Evidenced by a growth in brain volume, our superior cognitive abilities were developed because we hunted and extinguished megafauna , according to a new study from Tel Aviv University.
This would occur about two million years ago, until the arrival of agriculture, about 10,000 years ago. The reason: we had to develop our brains to hunt smaller animals .
Megafauna in decline
Megafauna are "giant", "very large" or "large" animals. The term is especially associated in current scientific literature with the megafauna of the late Pleistocene and the Holocene that has been dying out in a process known as the Quaternary mass extinction.
In Africa, 2.6 million years ago, when humans emerged, the average size of land mammals was close to 500 kg. But then, just as the agricultural revolution began, that number had dropped by more than 90% , to several tens of kilos.
In order to obtain calories, then, humans were forced to hunt smaller and faster animals , which required greater cognitive abilities, more cunning, an evolutionary process that required a greater volume of the human brain and then led to the development of language that it allowed humans to exchange information to find prey and collaborate to hunt it. It also required more sophisticated hunting tools, that is, greater intelligence to develop them.

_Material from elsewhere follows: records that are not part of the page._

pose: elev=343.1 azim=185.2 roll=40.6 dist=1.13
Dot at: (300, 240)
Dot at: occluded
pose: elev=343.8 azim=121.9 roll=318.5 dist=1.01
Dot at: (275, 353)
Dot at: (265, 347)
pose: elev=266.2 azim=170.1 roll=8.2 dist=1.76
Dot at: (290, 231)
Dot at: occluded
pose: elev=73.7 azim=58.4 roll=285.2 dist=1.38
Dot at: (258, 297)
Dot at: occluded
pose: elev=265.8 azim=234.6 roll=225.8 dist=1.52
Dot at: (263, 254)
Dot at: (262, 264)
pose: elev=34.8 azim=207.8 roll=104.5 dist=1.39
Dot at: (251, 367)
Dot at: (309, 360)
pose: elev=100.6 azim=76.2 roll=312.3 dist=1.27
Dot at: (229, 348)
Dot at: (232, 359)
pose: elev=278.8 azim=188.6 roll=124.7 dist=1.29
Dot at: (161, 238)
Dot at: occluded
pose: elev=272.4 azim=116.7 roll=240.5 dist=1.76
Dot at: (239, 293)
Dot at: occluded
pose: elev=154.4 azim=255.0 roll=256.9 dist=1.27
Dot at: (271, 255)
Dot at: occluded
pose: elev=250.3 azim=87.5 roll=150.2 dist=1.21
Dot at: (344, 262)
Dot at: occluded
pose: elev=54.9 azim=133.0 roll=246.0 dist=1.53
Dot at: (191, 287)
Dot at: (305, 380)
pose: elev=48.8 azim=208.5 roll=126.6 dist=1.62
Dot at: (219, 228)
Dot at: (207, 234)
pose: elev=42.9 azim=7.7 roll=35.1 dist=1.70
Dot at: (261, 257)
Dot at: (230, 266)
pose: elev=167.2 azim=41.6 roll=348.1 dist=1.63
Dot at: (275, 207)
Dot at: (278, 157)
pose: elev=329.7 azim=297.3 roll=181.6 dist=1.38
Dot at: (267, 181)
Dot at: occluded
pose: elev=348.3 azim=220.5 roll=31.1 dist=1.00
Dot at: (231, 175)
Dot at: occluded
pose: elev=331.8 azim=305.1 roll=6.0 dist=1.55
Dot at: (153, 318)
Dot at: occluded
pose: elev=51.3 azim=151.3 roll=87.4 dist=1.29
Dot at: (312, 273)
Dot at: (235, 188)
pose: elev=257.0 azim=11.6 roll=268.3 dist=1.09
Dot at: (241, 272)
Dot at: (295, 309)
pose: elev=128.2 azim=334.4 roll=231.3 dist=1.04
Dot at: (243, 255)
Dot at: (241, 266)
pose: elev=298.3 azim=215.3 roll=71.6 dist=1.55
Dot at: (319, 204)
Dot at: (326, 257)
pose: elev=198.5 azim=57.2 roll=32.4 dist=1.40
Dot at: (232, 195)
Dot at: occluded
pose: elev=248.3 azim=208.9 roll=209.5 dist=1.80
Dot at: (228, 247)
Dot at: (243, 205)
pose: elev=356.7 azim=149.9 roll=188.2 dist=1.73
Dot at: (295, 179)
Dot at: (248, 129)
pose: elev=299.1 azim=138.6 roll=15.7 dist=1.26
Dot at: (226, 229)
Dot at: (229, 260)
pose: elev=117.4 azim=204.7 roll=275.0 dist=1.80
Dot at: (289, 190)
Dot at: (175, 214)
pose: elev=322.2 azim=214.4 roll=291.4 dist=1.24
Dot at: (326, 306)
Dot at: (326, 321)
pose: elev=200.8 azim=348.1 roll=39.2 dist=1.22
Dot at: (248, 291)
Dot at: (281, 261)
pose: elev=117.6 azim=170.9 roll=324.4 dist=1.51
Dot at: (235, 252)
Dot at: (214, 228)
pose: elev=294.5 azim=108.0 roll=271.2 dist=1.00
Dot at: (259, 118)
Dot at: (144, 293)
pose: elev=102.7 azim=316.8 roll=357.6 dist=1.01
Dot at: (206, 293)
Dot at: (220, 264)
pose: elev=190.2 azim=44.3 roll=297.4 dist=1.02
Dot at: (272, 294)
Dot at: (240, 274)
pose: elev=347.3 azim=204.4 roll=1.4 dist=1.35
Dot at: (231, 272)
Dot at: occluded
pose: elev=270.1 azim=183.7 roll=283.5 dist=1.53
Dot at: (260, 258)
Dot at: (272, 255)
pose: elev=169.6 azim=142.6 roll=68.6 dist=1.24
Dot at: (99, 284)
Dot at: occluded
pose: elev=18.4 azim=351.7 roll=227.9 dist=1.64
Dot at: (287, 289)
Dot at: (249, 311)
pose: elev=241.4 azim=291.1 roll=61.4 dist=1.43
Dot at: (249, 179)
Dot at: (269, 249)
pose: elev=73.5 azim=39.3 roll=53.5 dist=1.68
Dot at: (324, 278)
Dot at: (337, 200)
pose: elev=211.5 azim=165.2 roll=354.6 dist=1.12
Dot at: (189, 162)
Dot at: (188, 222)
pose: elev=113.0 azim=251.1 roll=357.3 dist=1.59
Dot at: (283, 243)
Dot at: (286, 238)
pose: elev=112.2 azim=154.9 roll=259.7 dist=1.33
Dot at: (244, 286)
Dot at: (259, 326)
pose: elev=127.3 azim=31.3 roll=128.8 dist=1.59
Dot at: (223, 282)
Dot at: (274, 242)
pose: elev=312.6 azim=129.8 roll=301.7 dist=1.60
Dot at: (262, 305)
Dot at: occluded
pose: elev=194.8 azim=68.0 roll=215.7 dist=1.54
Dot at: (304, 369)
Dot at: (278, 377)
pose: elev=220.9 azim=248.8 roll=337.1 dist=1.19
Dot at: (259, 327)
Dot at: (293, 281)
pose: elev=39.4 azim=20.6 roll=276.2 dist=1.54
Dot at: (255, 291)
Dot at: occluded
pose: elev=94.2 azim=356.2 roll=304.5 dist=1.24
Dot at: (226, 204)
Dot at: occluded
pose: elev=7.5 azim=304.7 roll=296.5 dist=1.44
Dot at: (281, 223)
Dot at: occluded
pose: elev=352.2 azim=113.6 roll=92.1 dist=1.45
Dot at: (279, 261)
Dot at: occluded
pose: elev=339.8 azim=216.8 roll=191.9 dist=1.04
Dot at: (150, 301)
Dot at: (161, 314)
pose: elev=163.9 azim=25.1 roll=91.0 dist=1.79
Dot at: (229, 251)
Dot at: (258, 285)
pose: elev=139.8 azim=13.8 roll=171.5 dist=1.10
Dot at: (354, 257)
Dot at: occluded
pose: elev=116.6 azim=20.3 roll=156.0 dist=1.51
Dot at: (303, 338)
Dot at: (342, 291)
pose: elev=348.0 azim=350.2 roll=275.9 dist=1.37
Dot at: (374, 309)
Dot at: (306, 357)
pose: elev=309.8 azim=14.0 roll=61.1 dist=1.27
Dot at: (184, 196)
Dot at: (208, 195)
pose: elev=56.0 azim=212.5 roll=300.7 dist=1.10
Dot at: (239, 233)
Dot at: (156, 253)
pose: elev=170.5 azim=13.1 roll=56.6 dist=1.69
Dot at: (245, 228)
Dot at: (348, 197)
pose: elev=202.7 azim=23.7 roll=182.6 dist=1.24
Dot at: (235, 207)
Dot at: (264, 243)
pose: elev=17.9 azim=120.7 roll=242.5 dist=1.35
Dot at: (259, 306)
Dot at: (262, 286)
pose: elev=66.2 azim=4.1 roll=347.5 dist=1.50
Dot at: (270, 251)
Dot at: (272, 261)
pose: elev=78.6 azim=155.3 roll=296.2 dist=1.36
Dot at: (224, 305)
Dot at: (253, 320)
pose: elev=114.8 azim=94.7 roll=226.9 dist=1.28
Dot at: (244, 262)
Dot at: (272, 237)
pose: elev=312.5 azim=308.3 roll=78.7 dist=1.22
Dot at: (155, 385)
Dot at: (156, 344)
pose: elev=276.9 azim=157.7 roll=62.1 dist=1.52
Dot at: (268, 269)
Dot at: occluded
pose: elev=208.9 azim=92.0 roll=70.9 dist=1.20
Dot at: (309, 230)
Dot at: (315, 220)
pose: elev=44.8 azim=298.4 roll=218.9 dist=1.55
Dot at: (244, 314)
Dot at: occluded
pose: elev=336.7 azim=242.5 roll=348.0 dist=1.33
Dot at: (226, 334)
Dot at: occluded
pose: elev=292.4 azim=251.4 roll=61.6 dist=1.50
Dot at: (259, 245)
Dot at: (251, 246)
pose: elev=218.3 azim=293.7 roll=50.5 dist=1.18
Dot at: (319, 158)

As Miki Ben-Dor , from the department of Archeology and author of the study explains:
As the size of the animals continued to decrease, the invention of the bow and arrow and the domestication of dogs allowed for more efficient hunting of medium and small animals. until these populations also declined. Towards the end of the Stone Age, when animals became even smaller, humans had to put more energy into hunting than they could recover.
It was then that the Agricultural Revolution occurred, which involved the domestication of both animals and plants, and which brought other side effects (many of which were negative).